Good monitoring and clear reliability targets, covered in Understanding SLIs, SLOs, and Error Budgets, only matter if something effective happens when they indicate a real problem. On-call and incident response are the practices that turn an alert into an actual fix.
On-call: who responds, and when
On-call is a rotation of engineers who take responsibility, on a scheduled basis, for responding to production alerts outside of normal working hours — typically carrying a pager or phone that receives alerts and being expected to respond within a defined time window. Google’s SRE book discusses the practice directly in its chapter on being on-call, including a point worth taking seriously: on-call load is itself a signal. A rotation that pages constantly, or that regularly wakes people at 3am for issues that don’t need immediate human judgment, usually indicates a reliability or alerting problem that needs fixing, not just an on-call schedule that needs more people added to it — the same repetitive, automatable, no-lasting-value pattern Google’s SRE practice specifically names as toil.
Well-designed alerting pages a human only for things that actually need a human, right now — genuine, user-impacting problems requiring judgment — and handles everything else through automated remediation, or by generating a non-urgent ticket instead of an urgent page. Getting this distinction wrong in either direction has a real cost: paging too aggressively causes alert fatigue and burnout; paging too conservatively means real problems sit unnoticed.

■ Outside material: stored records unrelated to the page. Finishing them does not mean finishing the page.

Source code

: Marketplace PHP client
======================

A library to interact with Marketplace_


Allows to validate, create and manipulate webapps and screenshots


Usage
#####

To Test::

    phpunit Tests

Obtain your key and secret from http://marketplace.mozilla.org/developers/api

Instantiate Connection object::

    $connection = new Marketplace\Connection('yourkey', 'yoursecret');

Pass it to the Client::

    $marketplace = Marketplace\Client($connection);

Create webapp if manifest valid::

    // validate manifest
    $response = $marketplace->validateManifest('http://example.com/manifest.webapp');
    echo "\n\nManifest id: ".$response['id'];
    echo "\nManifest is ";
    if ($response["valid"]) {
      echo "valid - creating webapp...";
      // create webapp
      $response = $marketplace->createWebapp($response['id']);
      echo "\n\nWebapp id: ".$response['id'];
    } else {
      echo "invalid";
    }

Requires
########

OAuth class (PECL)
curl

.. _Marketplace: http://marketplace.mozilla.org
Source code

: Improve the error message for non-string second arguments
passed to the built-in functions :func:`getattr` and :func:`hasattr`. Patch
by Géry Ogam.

Severity levels: not every incident is the same incident
Mature incident response processes typically define a small number of severity levels — commonly numbered SEV1 through SEV3 or SEV4, though naming varies by organization — that determine how an incident is handled: how quickly it needs a response, who needs to be involved, and whether it needs a dedicated incident commander coordinating the response. A minor, contained issue affecting a small fraction of a non-critical feature doesn’t need the same process as a full outage of a core system, and treating every incident identically either under-reacts to serious ones or creates so much process overhead for minor ones that the process itself gets ignored.
Incident commander: coordination separate from fixing
For significant incidents, many organizations designate an incident commander — a role focused specifically on coordinating the response (communication, tracking who’s doing what, deciding when to escalate further) rather than personally debugging the problem. Separating coordination from hands-on technical work matters because a single person trying to do both, during a serious incident with multiple people investigating in parallel, tends to do neither well: the technical debugging suffers from interruptions, and the coordination suffers from someone too deep in a specific technical thread to keep the bigger picture in view.
Postmortems: learning without blame
After an incident is resolved, a postmortem (also called a retrospective) documents what happened, why, and what will change to prevent a recurrence or reduce its impact next time. Google’s SRE book describes the underlying philosophy in its chapter on postmortem culture: a blameless postmortem process, which focuses on the systemic and process factors that allowed an incident to happen — inadequate testing, a missing alert, an unclear runbook — rather than on which individual made a mistake. The reasoning is practical, not just cultural: engineers who fear personal blame for an incident have a real incentive to hide information or minimize their own role in what happened, which directly degrades the quality of the postmortem and makes the same class of incident more likely to recur. Atlassian’s overview of the postmortem process covers the same core practice from a similar angle.
How this connects to the rest of the deployment pipeline
Incidents don’t happen in a vacuum — they’re often triggered by a recent deployment, which is exactly why techniques like the ones in Blue-Green and Canary Deployments matter: a fast, well-understood rollback path shortens the time between “something is wrong” and “the immediate problem is resolved,” which is usually the first priority during an active incident, well before root-causing exactly why it happened.
Key takeaway
Effective incident response depends on more than just having an on-call rotation: clear severity levels determine how seriously to treat a given incident, an incident commander role keeps coordination and technical debugging from interfering with each other during serious incidents, and a genuinely blameless postmortem process is what turns an incident into an improvement rather than just a bad night and a closed ticket.
This article explains general incident response concepts; specific processes should be adapted to your team’s size, structure, and risk tolerance. See our disclaimer.